▸ Exercise directions:
Substitute "labeled" for "matching" in the items from the first line up to and including the line that contains "174L143 176V178L148 181L149". Reproduce those lines with everything else unchanged.

▸ Provided records:
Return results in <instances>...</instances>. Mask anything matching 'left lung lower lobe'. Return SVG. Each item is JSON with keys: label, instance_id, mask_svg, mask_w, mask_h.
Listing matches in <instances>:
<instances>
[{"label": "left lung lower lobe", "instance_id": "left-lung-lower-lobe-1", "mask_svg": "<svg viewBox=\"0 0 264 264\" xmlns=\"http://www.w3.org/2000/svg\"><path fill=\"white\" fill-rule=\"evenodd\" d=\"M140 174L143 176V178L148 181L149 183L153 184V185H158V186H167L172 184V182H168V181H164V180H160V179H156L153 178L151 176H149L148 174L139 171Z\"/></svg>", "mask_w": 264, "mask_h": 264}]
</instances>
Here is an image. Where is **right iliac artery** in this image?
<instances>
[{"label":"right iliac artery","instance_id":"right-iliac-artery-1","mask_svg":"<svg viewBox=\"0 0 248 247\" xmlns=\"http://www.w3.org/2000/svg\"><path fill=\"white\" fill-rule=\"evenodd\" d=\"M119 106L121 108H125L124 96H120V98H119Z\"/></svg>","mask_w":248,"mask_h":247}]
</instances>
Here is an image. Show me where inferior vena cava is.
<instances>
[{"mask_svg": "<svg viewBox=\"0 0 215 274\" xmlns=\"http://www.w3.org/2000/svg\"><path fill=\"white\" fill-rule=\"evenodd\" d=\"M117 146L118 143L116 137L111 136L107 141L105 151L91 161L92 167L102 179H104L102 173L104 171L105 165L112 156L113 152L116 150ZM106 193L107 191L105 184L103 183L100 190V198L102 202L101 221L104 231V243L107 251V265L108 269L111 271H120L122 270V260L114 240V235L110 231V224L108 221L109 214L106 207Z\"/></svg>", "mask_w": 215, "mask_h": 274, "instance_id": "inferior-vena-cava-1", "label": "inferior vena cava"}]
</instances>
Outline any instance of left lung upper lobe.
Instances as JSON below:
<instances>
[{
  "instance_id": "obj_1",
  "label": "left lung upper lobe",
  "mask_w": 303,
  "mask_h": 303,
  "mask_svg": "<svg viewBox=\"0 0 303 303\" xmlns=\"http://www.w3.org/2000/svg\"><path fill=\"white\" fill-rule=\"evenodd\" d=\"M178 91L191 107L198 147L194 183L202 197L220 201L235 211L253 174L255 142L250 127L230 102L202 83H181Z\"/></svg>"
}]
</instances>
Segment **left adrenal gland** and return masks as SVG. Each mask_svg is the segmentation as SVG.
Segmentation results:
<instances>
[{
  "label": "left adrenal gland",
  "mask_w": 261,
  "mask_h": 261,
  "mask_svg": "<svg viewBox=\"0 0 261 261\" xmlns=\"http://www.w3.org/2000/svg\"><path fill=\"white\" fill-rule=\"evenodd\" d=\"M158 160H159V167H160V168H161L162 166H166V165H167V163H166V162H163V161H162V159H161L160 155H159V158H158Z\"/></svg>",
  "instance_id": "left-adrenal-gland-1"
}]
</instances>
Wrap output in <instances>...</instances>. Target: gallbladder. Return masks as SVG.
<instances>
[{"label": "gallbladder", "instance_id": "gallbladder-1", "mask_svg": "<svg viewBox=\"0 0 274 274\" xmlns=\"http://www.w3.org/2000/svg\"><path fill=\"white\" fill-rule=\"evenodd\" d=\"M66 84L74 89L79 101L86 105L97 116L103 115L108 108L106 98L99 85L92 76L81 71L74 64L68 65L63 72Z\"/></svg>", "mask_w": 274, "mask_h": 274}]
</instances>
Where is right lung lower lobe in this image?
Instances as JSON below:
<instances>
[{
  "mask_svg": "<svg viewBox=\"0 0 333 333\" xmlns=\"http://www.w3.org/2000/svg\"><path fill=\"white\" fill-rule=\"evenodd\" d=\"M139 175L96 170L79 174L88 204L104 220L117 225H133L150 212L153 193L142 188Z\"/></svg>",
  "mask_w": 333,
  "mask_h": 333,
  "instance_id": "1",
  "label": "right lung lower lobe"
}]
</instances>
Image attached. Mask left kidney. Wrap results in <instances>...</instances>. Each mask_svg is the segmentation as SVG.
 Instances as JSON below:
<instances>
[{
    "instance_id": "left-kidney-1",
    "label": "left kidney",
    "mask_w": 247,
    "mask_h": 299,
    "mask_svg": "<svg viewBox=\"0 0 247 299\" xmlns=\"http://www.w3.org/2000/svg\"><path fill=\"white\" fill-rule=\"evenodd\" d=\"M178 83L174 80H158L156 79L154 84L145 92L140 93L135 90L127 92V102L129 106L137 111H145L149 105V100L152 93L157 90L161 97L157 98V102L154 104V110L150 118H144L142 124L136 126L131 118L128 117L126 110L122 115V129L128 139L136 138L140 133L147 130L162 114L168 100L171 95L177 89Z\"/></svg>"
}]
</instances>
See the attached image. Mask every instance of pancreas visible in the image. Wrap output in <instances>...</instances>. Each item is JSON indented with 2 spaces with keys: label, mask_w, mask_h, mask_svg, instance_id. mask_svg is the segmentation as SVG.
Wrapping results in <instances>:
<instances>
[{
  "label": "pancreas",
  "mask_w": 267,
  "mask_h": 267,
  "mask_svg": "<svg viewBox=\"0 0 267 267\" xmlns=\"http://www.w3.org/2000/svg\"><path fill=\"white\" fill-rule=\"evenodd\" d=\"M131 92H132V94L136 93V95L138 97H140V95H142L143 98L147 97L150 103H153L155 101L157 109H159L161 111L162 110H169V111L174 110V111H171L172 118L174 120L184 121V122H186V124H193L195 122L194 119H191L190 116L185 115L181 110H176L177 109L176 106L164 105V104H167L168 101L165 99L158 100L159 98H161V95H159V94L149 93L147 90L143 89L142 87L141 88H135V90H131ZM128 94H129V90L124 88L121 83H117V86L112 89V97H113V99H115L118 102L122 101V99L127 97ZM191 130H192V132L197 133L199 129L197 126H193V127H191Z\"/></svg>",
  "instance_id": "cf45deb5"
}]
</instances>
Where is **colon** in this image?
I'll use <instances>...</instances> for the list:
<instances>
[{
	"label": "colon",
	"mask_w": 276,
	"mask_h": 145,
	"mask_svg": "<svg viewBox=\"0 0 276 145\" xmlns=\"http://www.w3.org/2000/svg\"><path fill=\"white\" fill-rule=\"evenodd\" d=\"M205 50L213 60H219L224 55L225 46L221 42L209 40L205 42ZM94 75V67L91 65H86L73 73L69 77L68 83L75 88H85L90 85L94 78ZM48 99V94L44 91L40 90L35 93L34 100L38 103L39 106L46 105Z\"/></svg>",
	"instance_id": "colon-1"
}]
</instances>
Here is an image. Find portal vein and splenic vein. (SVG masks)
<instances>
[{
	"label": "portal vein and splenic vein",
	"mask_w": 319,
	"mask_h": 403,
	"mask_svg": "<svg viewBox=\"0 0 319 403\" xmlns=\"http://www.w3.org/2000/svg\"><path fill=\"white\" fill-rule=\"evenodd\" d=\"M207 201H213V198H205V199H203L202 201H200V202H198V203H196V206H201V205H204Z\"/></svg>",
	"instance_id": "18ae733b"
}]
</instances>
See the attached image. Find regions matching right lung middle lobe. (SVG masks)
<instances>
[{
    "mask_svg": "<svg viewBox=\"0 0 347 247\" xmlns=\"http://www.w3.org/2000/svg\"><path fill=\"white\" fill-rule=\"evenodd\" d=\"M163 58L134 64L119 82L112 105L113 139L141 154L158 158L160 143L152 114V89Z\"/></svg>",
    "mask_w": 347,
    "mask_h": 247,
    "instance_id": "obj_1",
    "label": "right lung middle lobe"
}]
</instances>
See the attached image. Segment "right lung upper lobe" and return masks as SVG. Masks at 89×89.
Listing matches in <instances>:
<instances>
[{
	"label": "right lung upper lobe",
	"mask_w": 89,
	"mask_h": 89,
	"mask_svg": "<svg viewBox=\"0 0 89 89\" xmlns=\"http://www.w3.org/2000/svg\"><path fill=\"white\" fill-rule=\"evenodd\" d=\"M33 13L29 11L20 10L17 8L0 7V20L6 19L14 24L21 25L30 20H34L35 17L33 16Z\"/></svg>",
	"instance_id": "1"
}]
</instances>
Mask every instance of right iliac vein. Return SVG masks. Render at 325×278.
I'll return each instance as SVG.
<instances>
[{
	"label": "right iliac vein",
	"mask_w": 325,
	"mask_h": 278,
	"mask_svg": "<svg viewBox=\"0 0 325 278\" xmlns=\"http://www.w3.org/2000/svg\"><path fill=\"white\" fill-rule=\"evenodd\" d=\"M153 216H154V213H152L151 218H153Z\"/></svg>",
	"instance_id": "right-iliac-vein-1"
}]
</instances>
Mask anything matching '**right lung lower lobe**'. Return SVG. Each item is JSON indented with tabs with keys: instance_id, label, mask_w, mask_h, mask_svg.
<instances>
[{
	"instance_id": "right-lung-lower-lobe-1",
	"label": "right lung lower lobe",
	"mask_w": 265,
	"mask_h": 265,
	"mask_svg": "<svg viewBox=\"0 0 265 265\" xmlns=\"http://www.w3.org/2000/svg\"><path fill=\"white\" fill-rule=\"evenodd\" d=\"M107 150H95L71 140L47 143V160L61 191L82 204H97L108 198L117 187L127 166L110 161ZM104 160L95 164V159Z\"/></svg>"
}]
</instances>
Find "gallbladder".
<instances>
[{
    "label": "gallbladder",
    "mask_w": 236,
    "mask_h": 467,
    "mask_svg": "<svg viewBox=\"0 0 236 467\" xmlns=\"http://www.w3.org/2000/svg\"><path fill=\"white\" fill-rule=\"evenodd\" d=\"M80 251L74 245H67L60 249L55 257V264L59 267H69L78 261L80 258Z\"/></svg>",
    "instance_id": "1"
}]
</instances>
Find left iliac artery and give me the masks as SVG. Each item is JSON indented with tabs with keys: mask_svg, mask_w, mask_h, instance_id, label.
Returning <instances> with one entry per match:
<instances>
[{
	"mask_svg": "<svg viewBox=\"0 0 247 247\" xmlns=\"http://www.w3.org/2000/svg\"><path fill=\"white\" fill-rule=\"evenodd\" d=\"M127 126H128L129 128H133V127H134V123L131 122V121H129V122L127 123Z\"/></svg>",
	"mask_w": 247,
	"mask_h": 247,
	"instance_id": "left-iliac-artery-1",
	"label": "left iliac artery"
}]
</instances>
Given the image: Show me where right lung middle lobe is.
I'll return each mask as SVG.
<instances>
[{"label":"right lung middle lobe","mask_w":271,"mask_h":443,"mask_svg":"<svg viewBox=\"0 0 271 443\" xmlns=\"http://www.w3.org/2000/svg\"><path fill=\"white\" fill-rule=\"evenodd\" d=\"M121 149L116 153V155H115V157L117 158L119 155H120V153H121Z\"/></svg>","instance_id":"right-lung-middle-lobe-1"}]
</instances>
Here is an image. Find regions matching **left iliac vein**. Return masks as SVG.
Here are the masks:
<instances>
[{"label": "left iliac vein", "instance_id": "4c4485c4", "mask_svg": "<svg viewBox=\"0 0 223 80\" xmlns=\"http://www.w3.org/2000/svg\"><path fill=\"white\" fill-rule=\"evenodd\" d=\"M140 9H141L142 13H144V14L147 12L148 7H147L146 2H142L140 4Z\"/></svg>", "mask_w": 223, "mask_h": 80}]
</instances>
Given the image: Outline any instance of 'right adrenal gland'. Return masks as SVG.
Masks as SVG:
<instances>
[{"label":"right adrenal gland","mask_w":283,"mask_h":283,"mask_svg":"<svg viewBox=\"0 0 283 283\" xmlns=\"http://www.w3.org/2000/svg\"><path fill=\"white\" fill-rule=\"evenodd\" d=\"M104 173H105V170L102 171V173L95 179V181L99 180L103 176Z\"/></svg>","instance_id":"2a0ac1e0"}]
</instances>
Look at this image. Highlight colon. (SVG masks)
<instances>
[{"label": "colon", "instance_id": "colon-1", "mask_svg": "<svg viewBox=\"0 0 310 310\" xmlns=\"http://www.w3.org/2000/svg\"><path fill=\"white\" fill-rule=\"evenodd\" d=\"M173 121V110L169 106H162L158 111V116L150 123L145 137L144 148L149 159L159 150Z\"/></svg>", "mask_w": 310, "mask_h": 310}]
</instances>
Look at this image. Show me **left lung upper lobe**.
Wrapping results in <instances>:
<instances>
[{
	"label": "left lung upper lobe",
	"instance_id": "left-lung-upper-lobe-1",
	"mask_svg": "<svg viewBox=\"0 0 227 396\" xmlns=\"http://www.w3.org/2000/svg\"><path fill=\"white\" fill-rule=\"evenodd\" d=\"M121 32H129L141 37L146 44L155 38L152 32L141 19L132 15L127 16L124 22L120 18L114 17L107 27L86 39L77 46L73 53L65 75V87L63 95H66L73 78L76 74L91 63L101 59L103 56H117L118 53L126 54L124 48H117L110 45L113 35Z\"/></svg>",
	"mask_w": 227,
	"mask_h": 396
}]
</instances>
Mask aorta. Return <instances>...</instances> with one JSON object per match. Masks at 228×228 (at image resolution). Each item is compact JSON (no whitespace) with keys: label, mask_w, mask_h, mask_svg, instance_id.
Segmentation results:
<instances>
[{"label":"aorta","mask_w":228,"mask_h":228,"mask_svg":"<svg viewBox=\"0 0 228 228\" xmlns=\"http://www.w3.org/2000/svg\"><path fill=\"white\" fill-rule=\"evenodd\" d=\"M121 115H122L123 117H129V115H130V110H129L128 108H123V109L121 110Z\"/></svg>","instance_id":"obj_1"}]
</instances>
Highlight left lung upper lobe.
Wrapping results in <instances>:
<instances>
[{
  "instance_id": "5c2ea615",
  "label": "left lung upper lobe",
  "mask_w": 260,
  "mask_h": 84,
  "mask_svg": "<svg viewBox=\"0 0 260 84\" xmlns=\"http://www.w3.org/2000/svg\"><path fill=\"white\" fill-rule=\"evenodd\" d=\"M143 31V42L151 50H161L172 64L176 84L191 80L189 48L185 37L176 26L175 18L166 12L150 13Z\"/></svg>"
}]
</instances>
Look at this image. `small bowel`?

▸ Reply to the task:
Return results in <instances>...</instances>. Mask anything labeled 'left lung lower lobe'. Return SVG. Each item is JSON with keys: label, instance_id, mask_svg, mask_w, mask_h.
Listing matches in <instances>:
<instances>
[{"label": "left lung lower lobe", "instance_id": "left-lung-lower-lobe-1", "mask_svg": "<svg viewBox=\"0 0 264 264\" xmlns=\"http://www.w3.org/2000/svg\"><path fill=\"white\" fill-rule=\"evenodd\" d=\"M140 174L143 176V178L148 181L149 183L153 184V185H158V186H167L172 184V182H168V181H164V180H160V179H156L153 178L151 176H149L148 174L139 171Z\"/></svg>", "mask_w": 264, "mask_h": 264}]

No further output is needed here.